Aside from themes of God and religion, Amir also shows an awareness of his own humanity, recognising his own instincts and drives. Jassin writes that "Amir's song is the song of a man's soul", (Note: Original: "Njanjian Amir adalah njanjian djiwa manusia.") showing sadness and joy which do not acknowledge class or creed. Teeuw notes a sense of distrust, a feeling that – having once lost his love – there is no reason Amir will not lose his next lover. Indonesian critic Zuber Usman, meanwhile, discusses the theme of love lost in relation to religion, writing that the loss of his Javanese lover led Amir closer to God.

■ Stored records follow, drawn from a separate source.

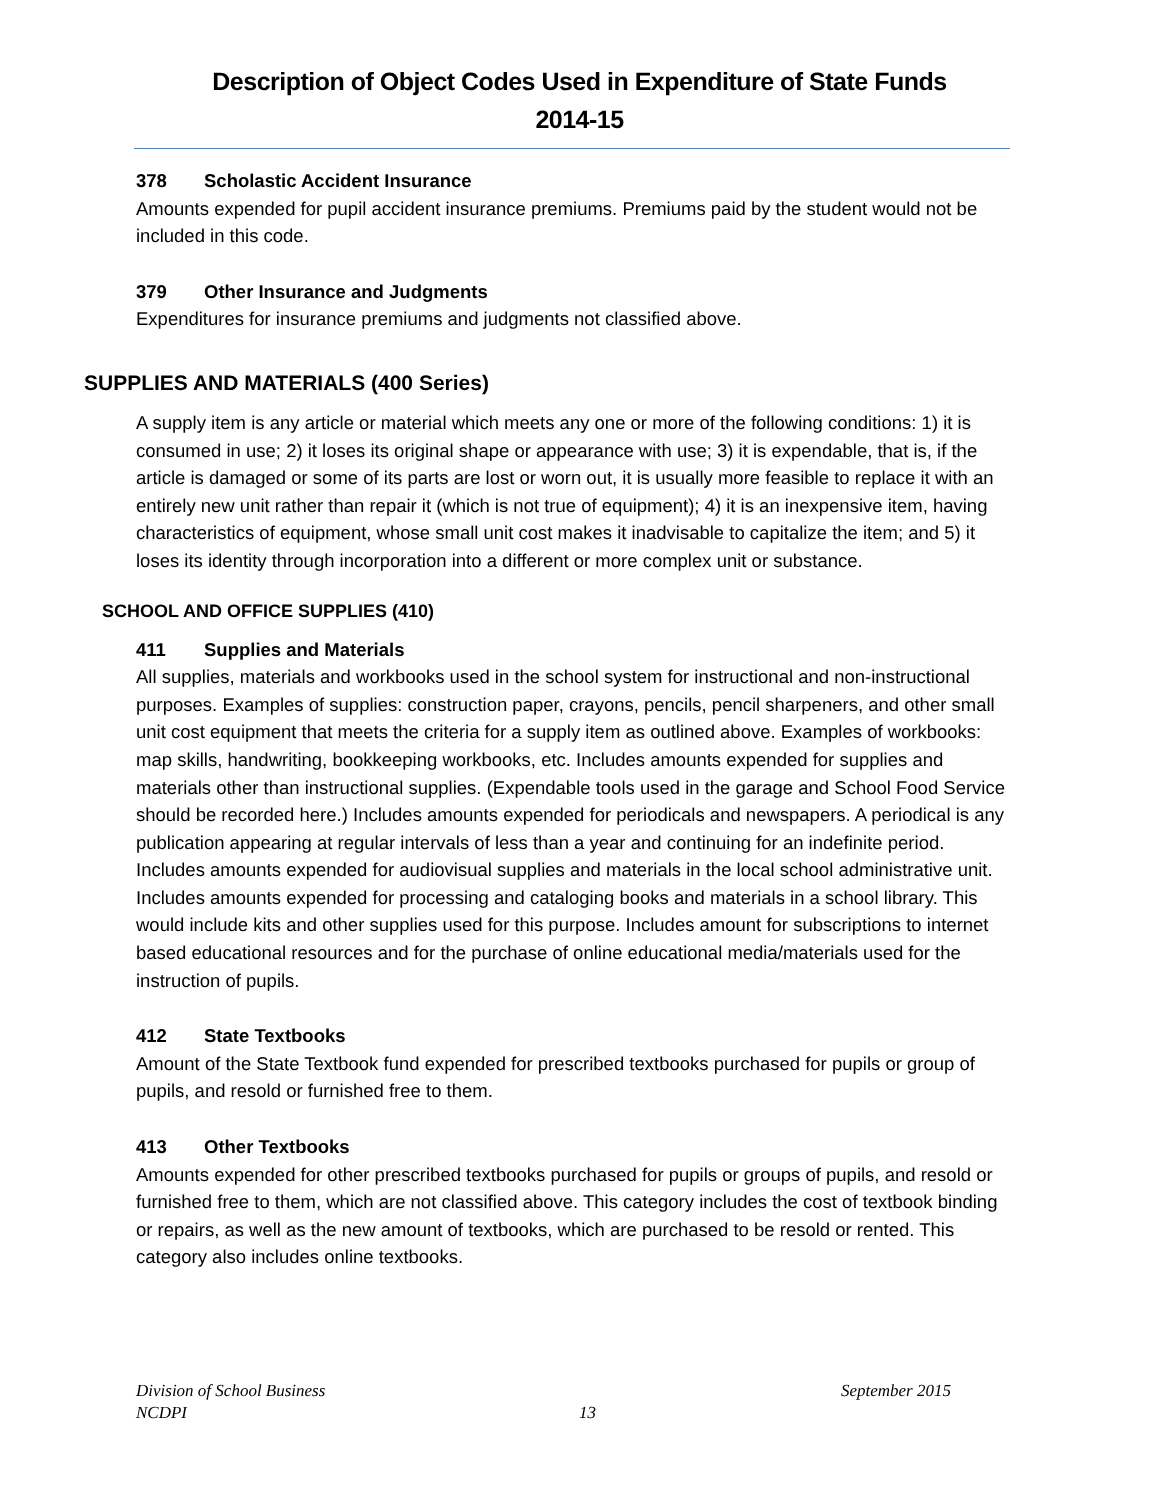Description of Object Codes Used in Expenditure of State Funds
2014-15
378 Scholastic Accident Insurance
Amounts expended for pupil accident insurance premiums. Premiums paid by the student would not be included in this code.
379 Other Insurance and Judgments
Expenditures for insurance premiums and judgments not classified above.
SUPPLIES AND MATERIALS (400 Series)
A supply item is any article or material which meets any one or more of the following conditions: 1) it is consumed in use; 2) it loses its original shape or appearance with use; 3) it is expendable, that is, if the article is damaged or some of its parts are lost or worn out, it is usually more feasible to replace it with an entirely new unit rather than repair it (which is not true of equipment); 4) it is an inexpensive item, having characteristics of equipment, whose small unit cost makes it inadvisable to capitalize the item; and 5) it loses its identity through incorporation into a different or more complex unit or substance.
SCHOOL AND OFFICE SUPPLIES (410)
411 Supplies and Materials
All supplies, materials and workbooks used in the school system for instructional and non-instructional purposes. Examples of supplies: construction paper, crayons, pencils, pencil sharpeners, and other small unit cost equipment that meets the criteria for a supply item as outlined above. Examples of workbooks: map skills, handwriting, bookkeeping workbooks, etc. Includes amounts expended for supplies and materials other than instructional supplies. (Expendable tools used in the garage and School Food Service should be recorded here.) Includes amounts expended for periodicals and newspapers. A periodical is any publication appearing at regular intervals of less than a year and continuing for an indefinite period. Includes amounts expended for audiovisual supplies and materials in the local school administrative unit. Includes amounts expended for processing and cataloging books and materials in a school library. This would include kits and other supplies used for this purpose. Includes amount for subscriptions to internet based educational resources and for the purchase of online educational media/materials used for the instruction of pupils.
412 State Textbooks
Amount of the State Textbook fund expended for prescribed textbooks purchased for pupils or group of pupils, and resold or furnished free to them.
413 Other Textbooks
Amounts expended for other prescribed textbooks purchased for pupils or groups of pupils, and resold or furnished free to them, which are not classified above. This category includes the cost of textbook binding or repairs, as well as the new amount of textbooks, which are purchased to be resold or rented. This category also includes online textbooks.
Division of School Business September 2015
NCDPI 13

Jassin writes that Amir uses "sunyi" ("silence") as a way to address his worldly problems: regarding time, his own identity, God, and love. According to Jassin, by the end of the compilation physical love has drifted towards a spiritual one, with the answers supplied originating from the supernatural. Ultimately, however, Jassin concludes that Amir's soul has not reached maturity; he considers the collection's last poem, "Astana Rela", as but a temporary escape. Jassin finds that the theme of religion is likewise meant as an escape from Amir's worldly sorrows, an opinion echoed by Usman.

==Publication==
Nyanyi Sunyi was first published in the November 1937 issue of Poedjangga Baroe, a literary magazine which Amir had helped establish. It was later published as a standalone book, and by 1949 it had seen its third printing.

In 1941 Amir published another collection of poems, entitled Buah Rindu ("Fruits of Longing"), which consisted mostly of his earlier works. Jassin notes that the works in Nyanyi Sunyi appear more developed and mature than those in the later collection. Teeuw notes that the later collection was more explicitly about romantic love, rather than the religious love of Nyanyi Sunyi.